00:15:32.360 Your first thought might be: well, with these images that we’re using, we'll install software on them.
00:15:37.919 That’s not the approach we took; the approach we’ve taken is kind of outside-in.
00:15:44.160 So workers connect with SSH and they collect information about the environment.
00:15:50.640 The servers themselves are actually very dumb; we try to keep them dumb.
00:15:58.400 They only have the base OS, which is Ubuntu 12 or whatever long-term support we had last.
00:16:03.680 Postgres nine plus; we finally killed all Postgres eights. We used to have those until about six months ago.
00:16:10.560 That was a pain.

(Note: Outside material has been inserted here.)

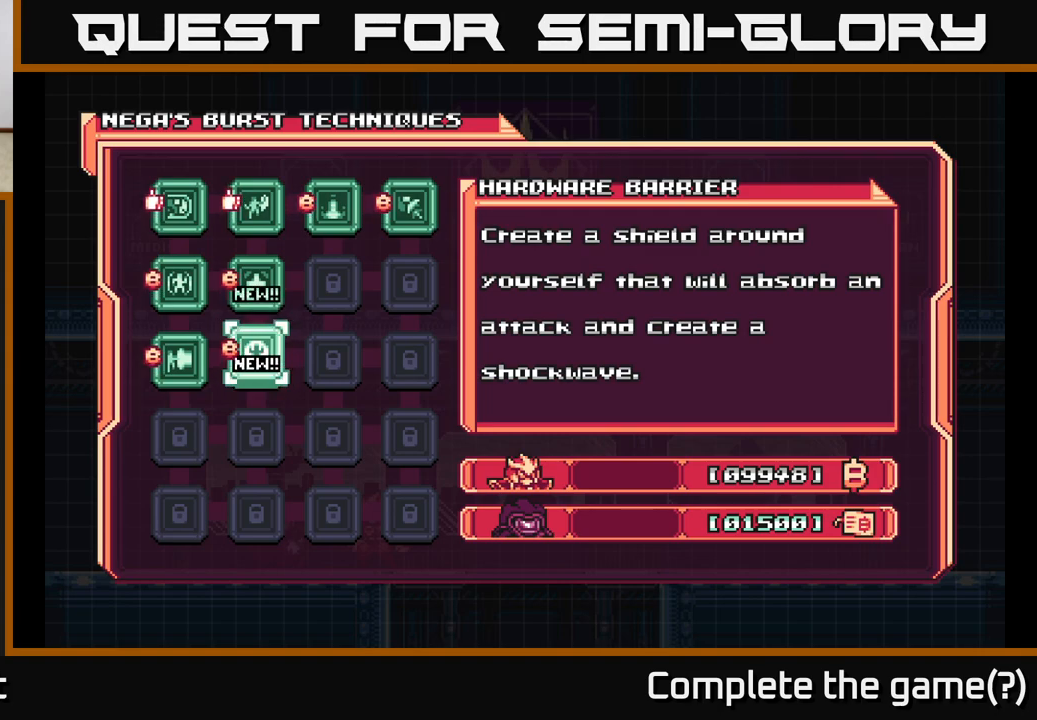
{"buttons": [], "left_stick": "center", "right_stick": "center", "events": []}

There’s also this thing called Wall-e.
00:16:18.080 Wall-e was something developed internally for shipping our write-ahead logs, which is a feature of PostgreSQL.
00:16:24.480 We ship that off-site; that's part of our durability.

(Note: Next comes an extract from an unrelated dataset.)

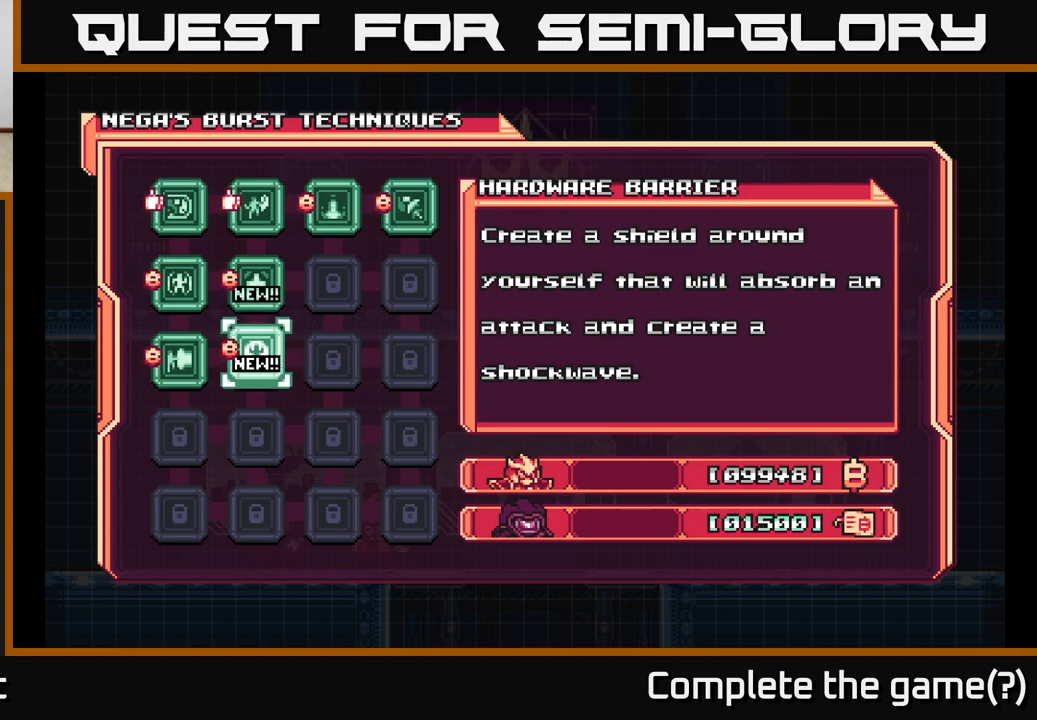
{"buttons": [], "left_stick": "center", "right_stick": "center", "events": []}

00:16:30.000 All that stuff, but Wall-e is written in Python.
00:16:35.280 So, if you came here for the Wall-e story, we're not going to talk about that.
00:16:41.920 Again, outside-in information is gathered by the workers.

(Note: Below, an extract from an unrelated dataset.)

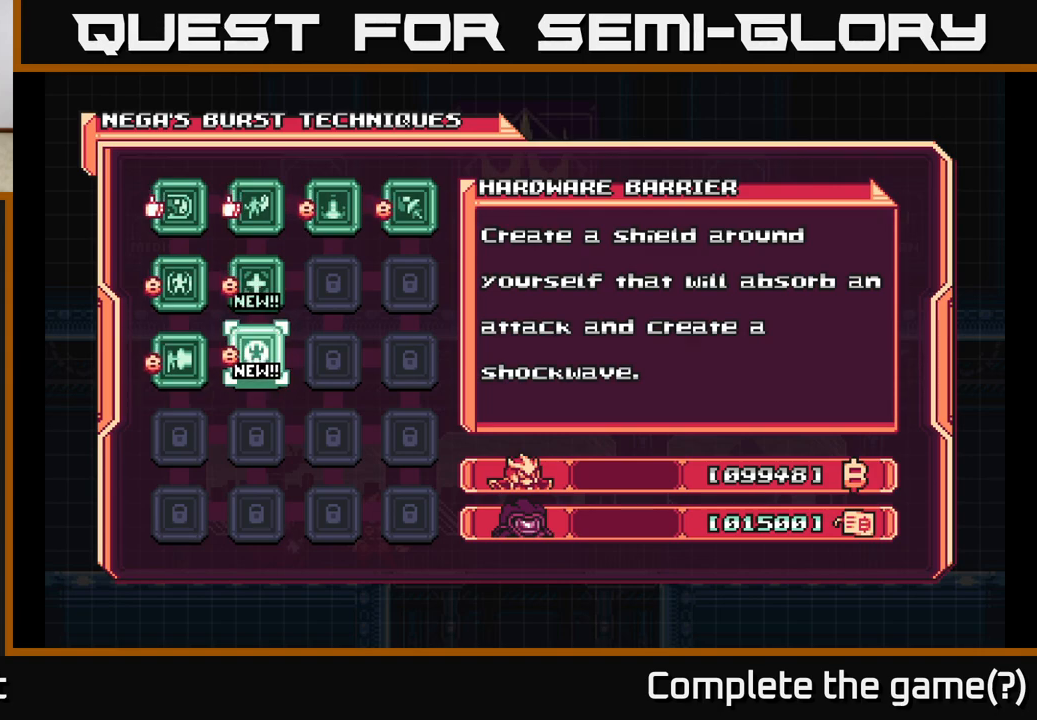
{"buttons": [], "left_stick": "center", "right_stick": "center", "events": [[83, "DPAD_UP", "down"], [233, "DPAD_UP", "up"]]}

00:16:48.320 It's used to determine the state and makes an observation, then decides the action to take.
00:16:54.720 The primary things we observe here are resources; these represent the databases.
00:17:02.080 Things like, uh, information collected such as database name, port, created at, and various database type information.
00:17:09.760 Then we have servers, which represent the physical things on AWS, or virtual things on AWS.
00:17:16.320 You've got IPs, instance ID, what availability zone it's in, how long it’s been up, and that kind of fun stuff.
00:17:24.080 We need to monitor all of these things all the time.
00:17:31.440 To do this, we use two things which are awesome: state machines and stateless workers.
00:17:37.360 I'll explain a little bit more on that; you probably know what a state machine is.
00:17:42.560 The history there is rooted in game programming.
00:17:48.320 Peter V. H. is one of the founders of Heroku Postgres, and his background was in game development.
00:17:55.200 So when it came to this kind of monitoring idea, he naturally thought of gaming.
00:18:01.120 Where you have this constant loop of observing your environment and taking action.
00:18:07.280 Am I on fire? What should I do about that? Am I being attacked by a goblin? What should I do about that?
00:18:13.760 Am I sleeping in a tent? Great!
00:18:20.080 You know, it’s like we connect to a server, and we talk to it; we say hello.
00:18:26.880 The server says hi, all right, well that's established, we can connect to the server and make progress.
00:18:33.960 Then we say things like, 'All right, select one from Postgres,' and it's like, 'Oh one.' You're like, 'Great!'
00:18:41.200 Now the server is not only up, but Postgres is running.
00:18:47.520 We do this all the time, forever.
00:18:54.080 Right? We’ve got thousands of resources, thousands of things that need to be checked.
00:19:00.160 And every one of them gets checked at least once a minute.
00:19:06.480 So, yeah, you connect to another server.
00:19:14.080 It has Postgres installed; hi, hello, select one. Great!
00:19:20.320 Then you connect to yet another server; hello, hi, select one. Great!
00:19:26.240 All these workers are going around, feeling their environment, thinking about things, and maybe doing stuff.
00:19:32.560 And we need to do this all the time, forever.
00:19:38.720 So to do this, we use a queue but treat it like a ring.
00:19:46.240 We want a worker to grab a database off the top of the queue, you know, shift it off.
00:19:52.960 We want to feel, which is a method name, and it sounds kind of odd when I stand up here.
00:19:59.680 But we want to feel its state, and then we tell it to think, where we take action.
00:20:05.120 Once we're done with that, we push it back onto the queue.
00:20:11.760 We don't linger here; these steps are usually pretty quick, and we need to do this all the time.
00:20:17.920 We use state machines to help us out.
00:20:24.000 When you're creating a server or making a new database, we have different states that these things can be in.
00:20:29.920 The creating stage, the happy-up stage, the maybe stage, the 'whoops' stage, and destroying.
00:20:36.000 We have these workers, and they need to go around and find out what state these things are in.
00:20:43.200 They need to feel their environment and determine, 'Am I up? Great! Let’s keep on going!'
00:20:50.960 'Am I maybe up? Well, that was my last state, so maybe I'm up now; maybe I'm back; I don’t know!'
00:20:57.200 My last one was not so great; maybe I'm down.
00:21:04.000 So feeling is when we go and connect to a server and observe the environment.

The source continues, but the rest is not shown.